O apoio dos americanos e canadenses contrasta de forma significativa com a postura adotada pelo México, terceiro coanfitrião da Copa do Mundo de 2026, que mantém sua sustentação ao presidente Gianni Infantino, criando uma divisão entre as nações organizadoras.
Confederações Unidas pela Mudança
A US Soccer, Canada Soccer, União de Futebol do Caribe (CFU) e União Centro-Americana de Futebol (Uncaf) formalizaram em comunicado conjunto que "se uniram aos colegas de todo o mundo para exigir uma mudança significativa para reforçar a governança, a transparência e a prestação de contas da Fifa". Este movimento coletivo reflete um crescente descontentamento com as práticas administrativas da entidade máxima do futebol mundial.
A Polêmica do Fifa Forward Enterprise
A crise de governança intensificou-se quando Infantino propôs um ambicioso plano destinado a captar investimento privado para uma nova filial comercial denominada Fifa Forward Enterprise (FFE). Conforme o projeto, a FFE seria responsável pela gestão comercial das Copas do Mundo, representando uma mudança estrutural nas operações da confederação.

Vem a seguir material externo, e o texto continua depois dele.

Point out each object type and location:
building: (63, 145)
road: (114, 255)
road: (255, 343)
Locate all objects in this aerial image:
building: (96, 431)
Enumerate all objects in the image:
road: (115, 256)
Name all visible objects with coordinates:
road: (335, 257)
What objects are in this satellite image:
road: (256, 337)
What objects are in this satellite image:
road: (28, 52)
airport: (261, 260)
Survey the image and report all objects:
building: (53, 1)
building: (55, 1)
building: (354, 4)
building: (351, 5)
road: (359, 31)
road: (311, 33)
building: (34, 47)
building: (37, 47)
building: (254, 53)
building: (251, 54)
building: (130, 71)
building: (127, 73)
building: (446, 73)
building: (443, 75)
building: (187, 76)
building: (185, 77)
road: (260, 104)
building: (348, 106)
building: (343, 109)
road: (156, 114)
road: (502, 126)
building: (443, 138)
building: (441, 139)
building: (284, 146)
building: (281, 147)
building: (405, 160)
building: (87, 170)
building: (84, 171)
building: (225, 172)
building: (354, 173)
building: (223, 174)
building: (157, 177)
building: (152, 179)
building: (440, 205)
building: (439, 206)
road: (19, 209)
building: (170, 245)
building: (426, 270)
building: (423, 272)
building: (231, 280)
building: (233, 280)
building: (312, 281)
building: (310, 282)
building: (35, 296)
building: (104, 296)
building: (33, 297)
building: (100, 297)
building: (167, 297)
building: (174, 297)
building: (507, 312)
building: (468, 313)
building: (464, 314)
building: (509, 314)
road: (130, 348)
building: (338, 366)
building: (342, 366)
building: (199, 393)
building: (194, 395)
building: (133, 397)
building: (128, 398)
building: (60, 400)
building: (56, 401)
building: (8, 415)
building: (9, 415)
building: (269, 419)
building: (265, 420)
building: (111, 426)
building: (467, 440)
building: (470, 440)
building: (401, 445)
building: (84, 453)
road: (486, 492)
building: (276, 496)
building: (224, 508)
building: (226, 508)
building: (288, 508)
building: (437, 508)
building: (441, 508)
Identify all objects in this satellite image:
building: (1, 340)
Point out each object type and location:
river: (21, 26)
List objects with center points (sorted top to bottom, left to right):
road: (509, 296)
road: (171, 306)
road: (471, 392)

Embora o plano tenha sido posteriormente descartado, suas repercussões continuam reverberando na comunidade do futebol internacional, servindo como catalisador para as críticas contemporâneas à administração Infantino.
Resposta da Fifa e Contra-Argumentações
No sábado anterior aos novos posicionamentos, a Fifa manifestou-se publicamente, declarando que existe "um esforço orquestrado e contínuo por parte de alguns para minar" a entidade e seu presidente. Esta resposta defensiva não conseguiu conter a escalada de críticas que emergiu nos dias seguintes.
Nesta segunda-feira, uma carta conjunta da Uefa, Concacaf e AFC (confederações da Europa, América do Norte/Central e Ásia, respectivamente) intensificou as pressões ao declarar que o futebol "não pertence a nenhum indivíduo", questionando diretamente a concentração de poder na administração atual.
Princípios de Liderança Contestados
As confederações signatárias reafirmaram em sua comunicação que "a liderança no futebol não é uma posse. Não se trata de deter - ou exigir - o poder para si próprio", estabelecendo um contraste claro com o modelo de gestão questionado. Este posicionamento reflete crescentes preocupações sobre centralização de poder nas estruturas internacionais do esporte.
As publicações nas redes sociais da US Soccer e da Canada Soccer incluíram links direcionando para a carta conjunta, amplificando sua visibilidade e reforçando o compromisso de ambas as federações com a mobilização por mudanças substantivas na Fifa.